⟨

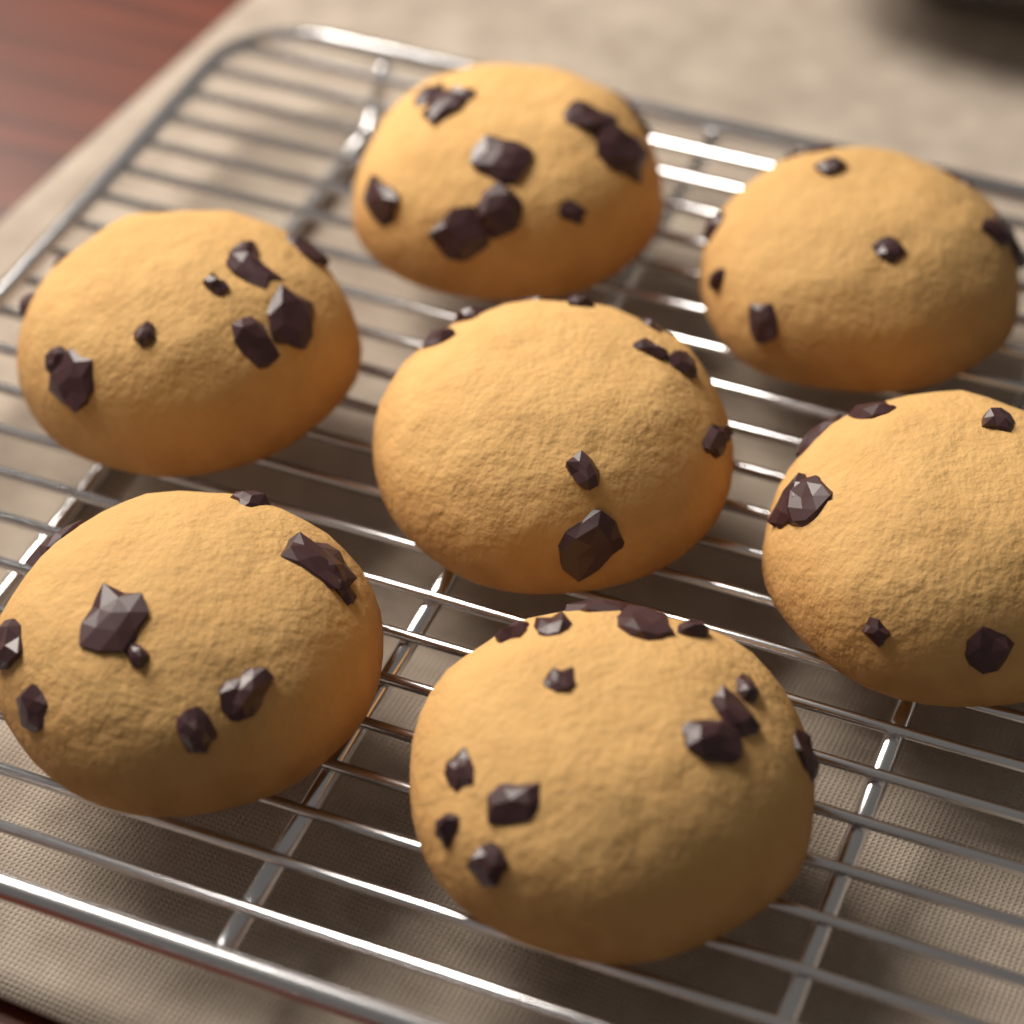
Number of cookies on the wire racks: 7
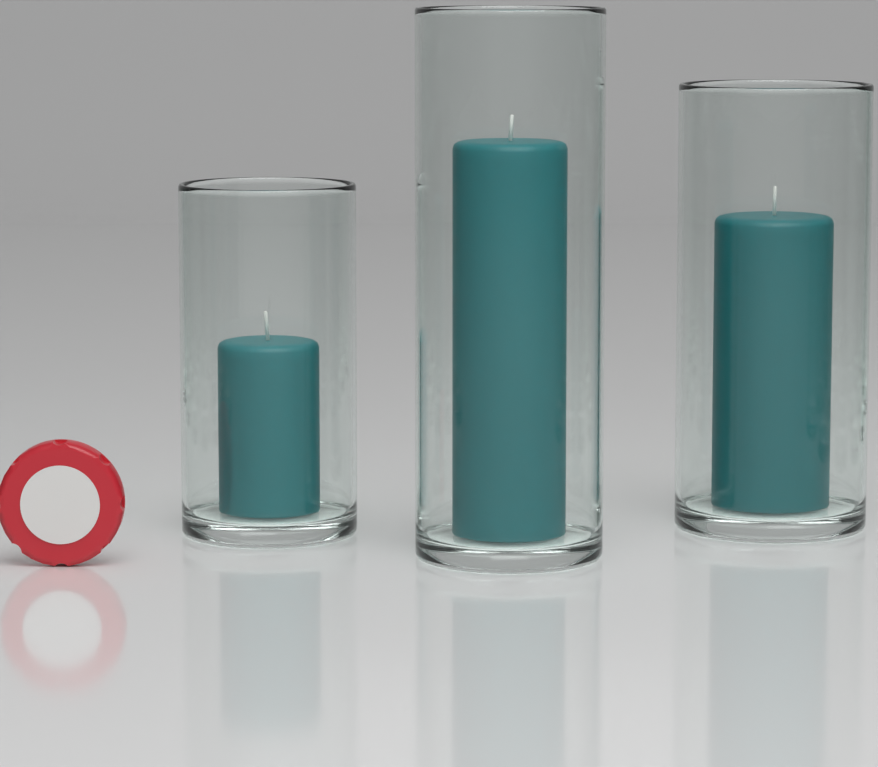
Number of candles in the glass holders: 3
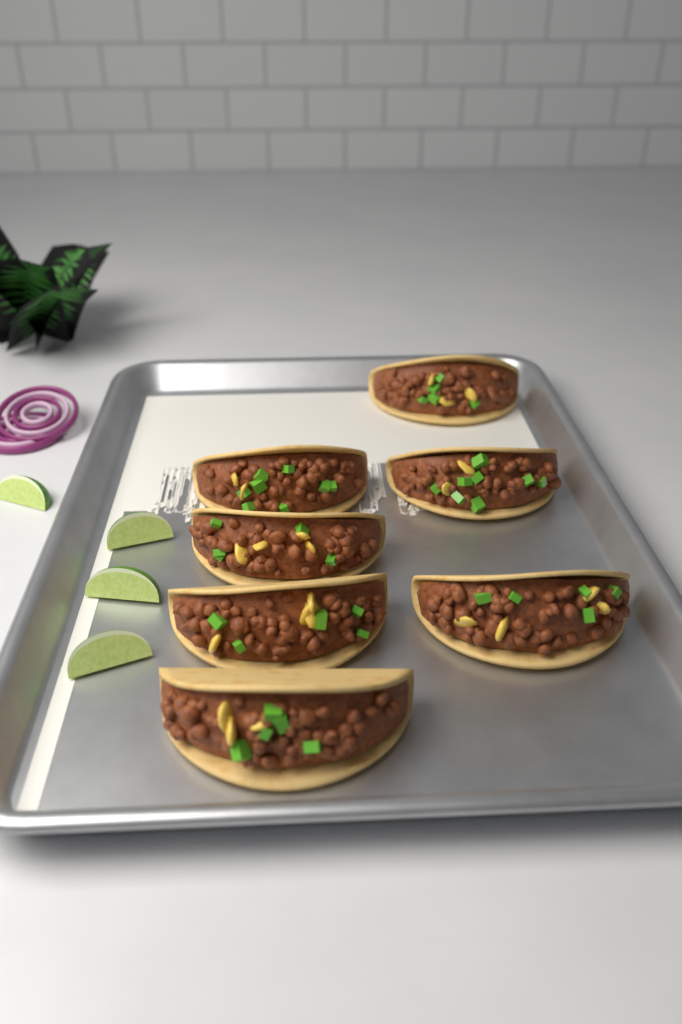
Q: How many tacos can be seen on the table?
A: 7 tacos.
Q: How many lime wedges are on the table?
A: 4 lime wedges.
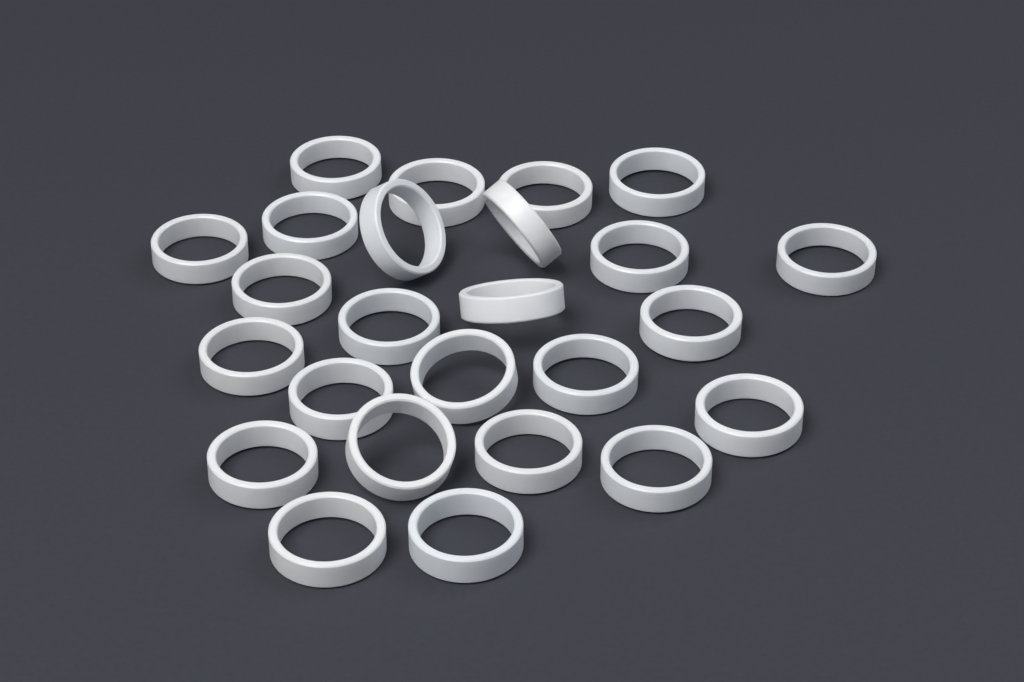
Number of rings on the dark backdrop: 25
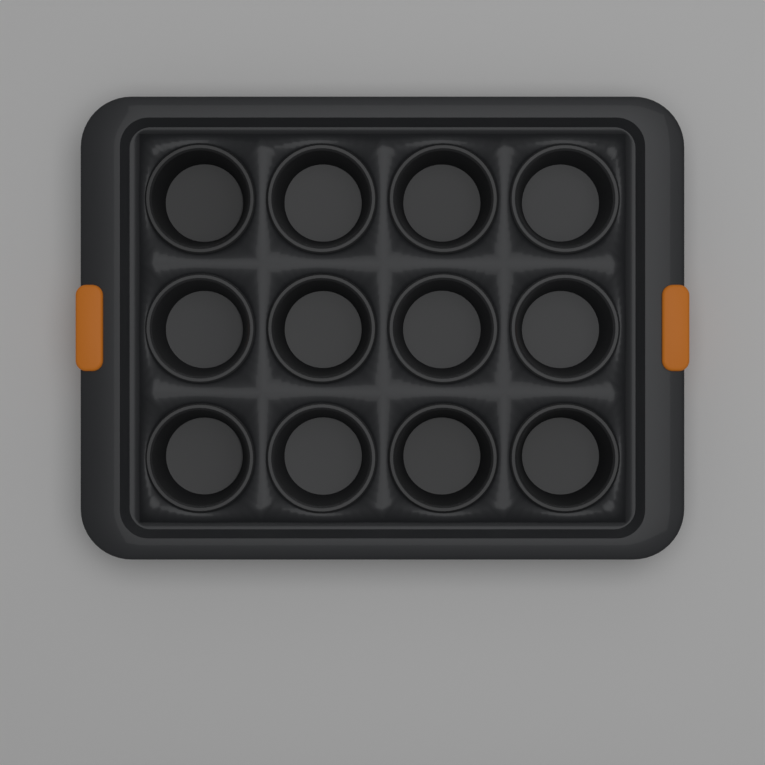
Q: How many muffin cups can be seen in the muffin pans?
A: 12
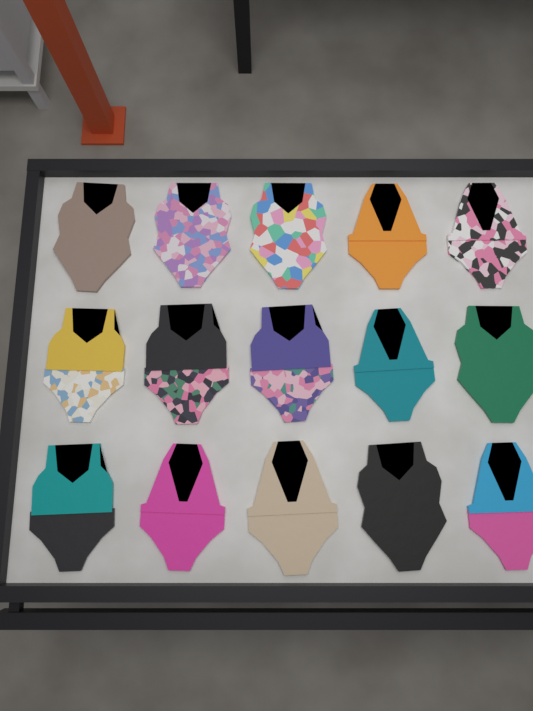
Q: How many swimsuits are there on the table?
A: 15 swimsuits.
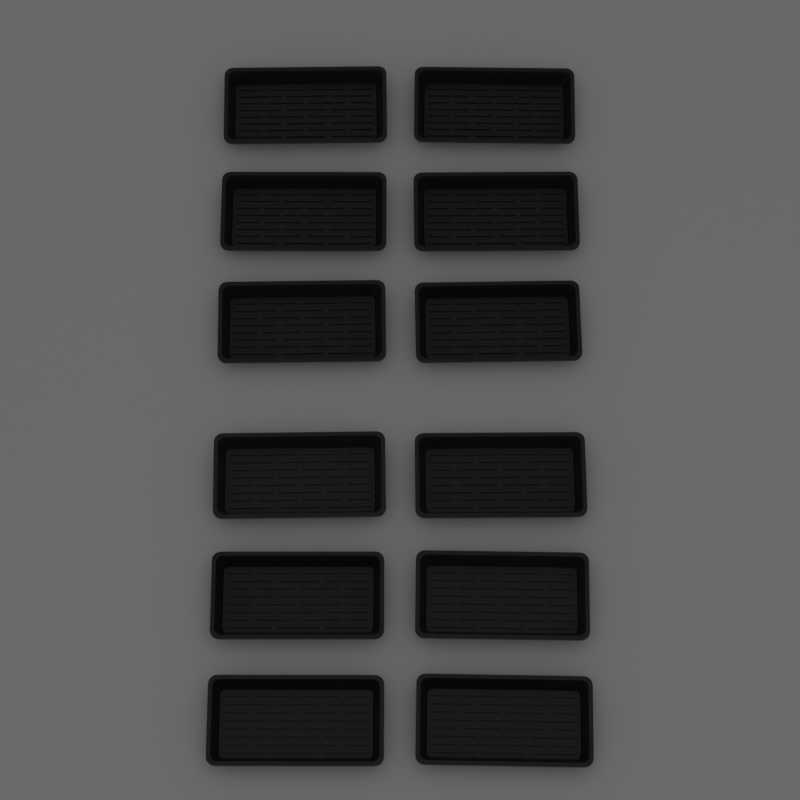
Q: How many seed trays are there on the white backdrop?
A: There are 12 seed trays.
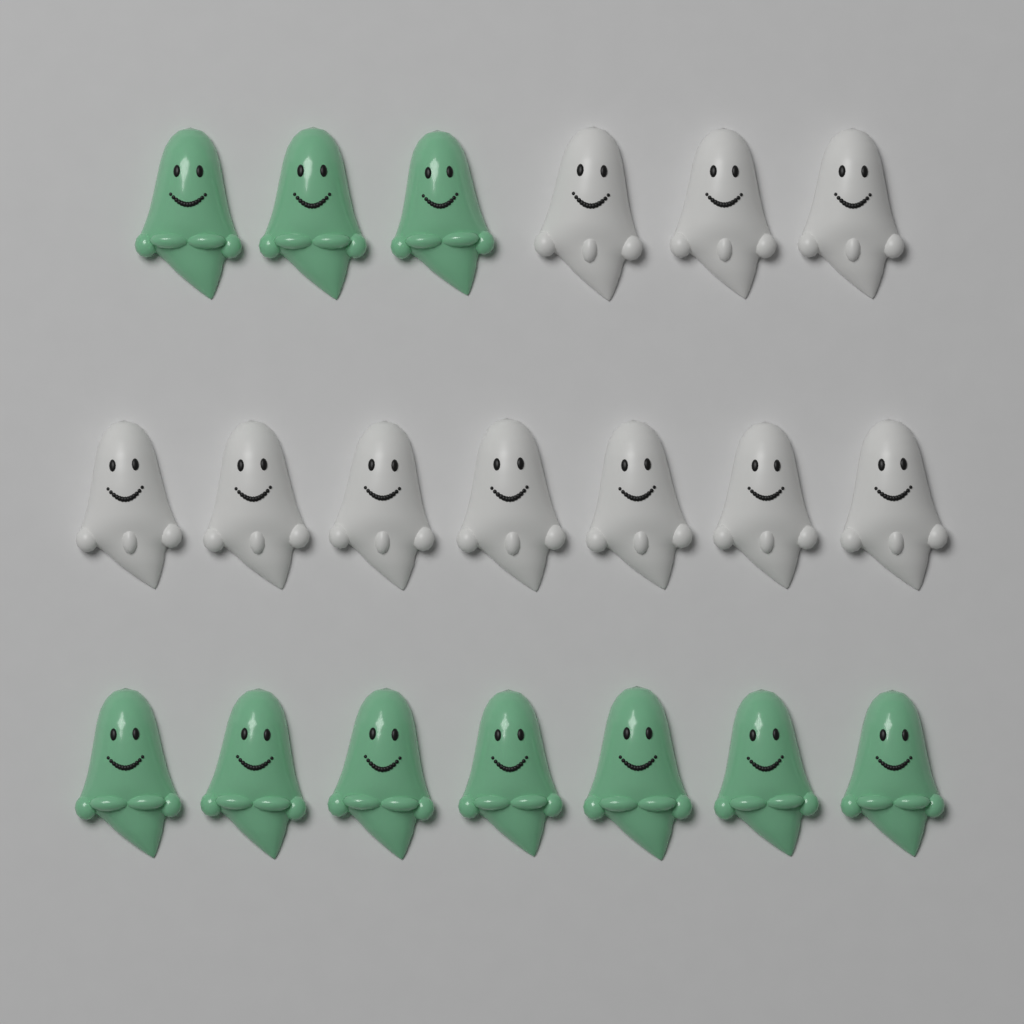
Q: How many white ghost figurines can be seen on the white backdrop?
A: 10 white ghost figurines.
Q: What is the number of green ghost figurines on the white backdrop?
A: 10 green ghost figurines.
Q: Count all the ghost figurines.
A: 20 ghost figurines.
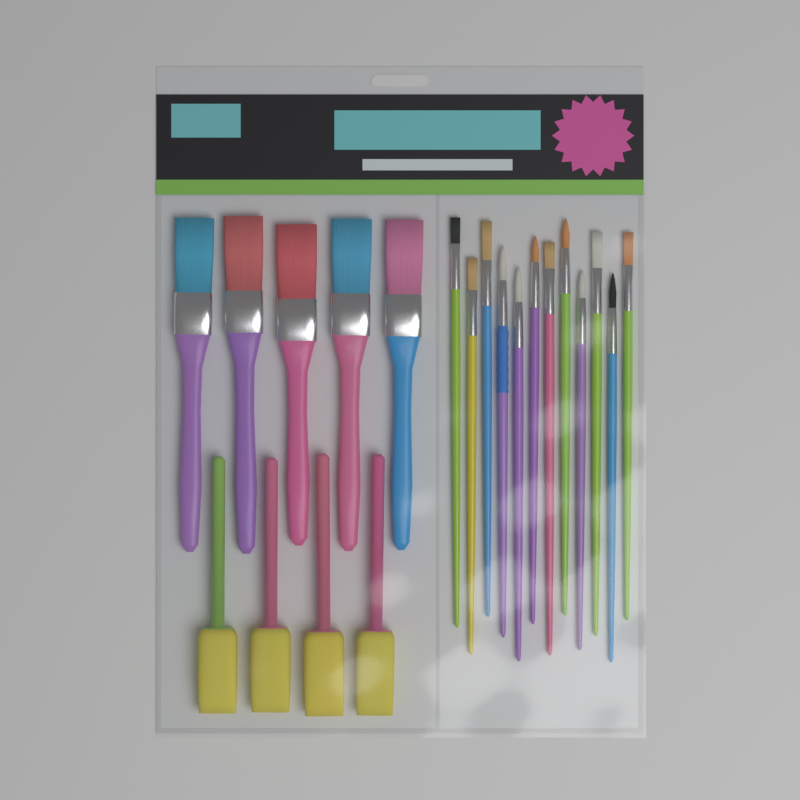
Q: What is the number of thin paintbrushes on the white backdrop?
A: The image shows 12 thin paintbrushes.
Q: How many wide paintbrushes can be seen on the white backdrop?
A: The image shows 5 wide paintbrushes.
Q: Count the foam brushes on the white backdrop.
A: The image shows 4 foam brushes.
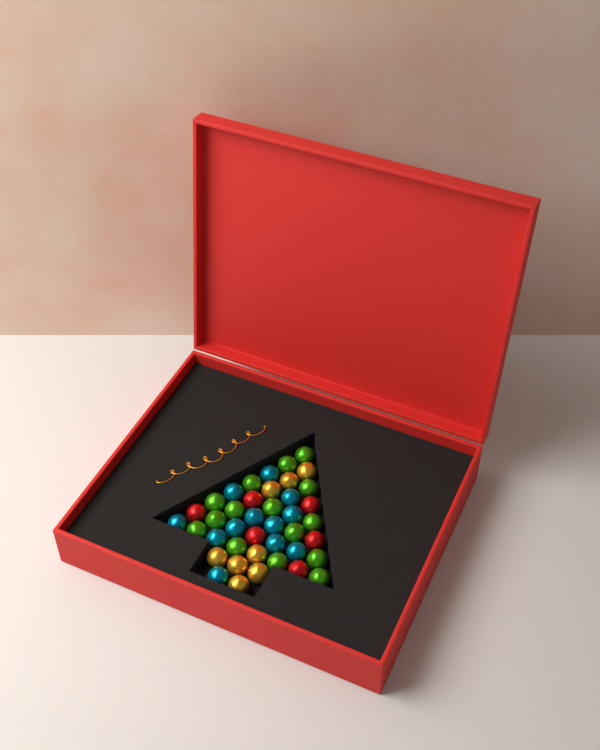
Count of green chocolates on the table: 15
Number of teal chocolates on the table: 12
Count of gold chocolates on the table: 8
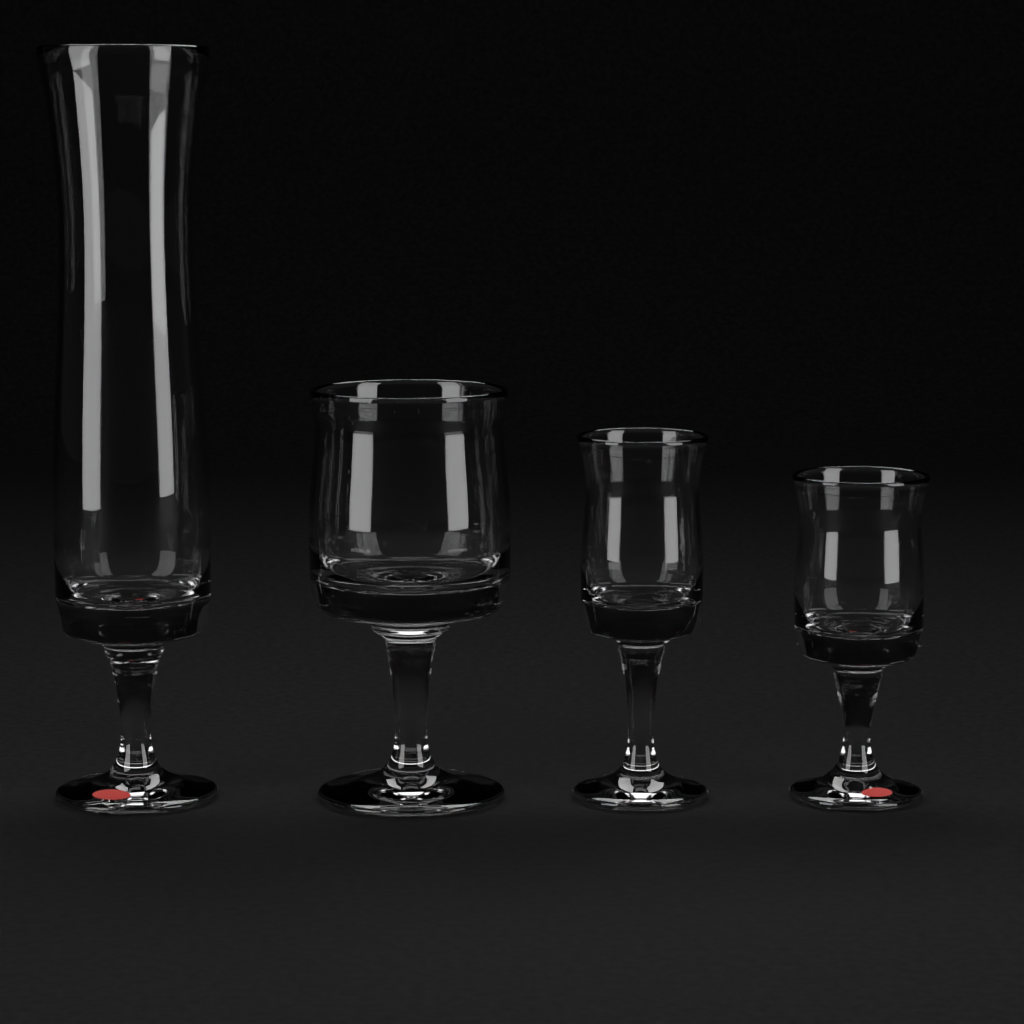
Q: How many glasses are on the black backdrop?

⟩

WORK REQUIRED:
Rewrite the lines from the one containing "Count of gold chocolates on the table: 8" through the end of the records, swapping "glasses" for "mugs" and keeping everything else the same. Leave the pictures out.

FINAL RESULT:
Count of gold chocolates on the table: 8
Q: How many mugs are on the black backdrop?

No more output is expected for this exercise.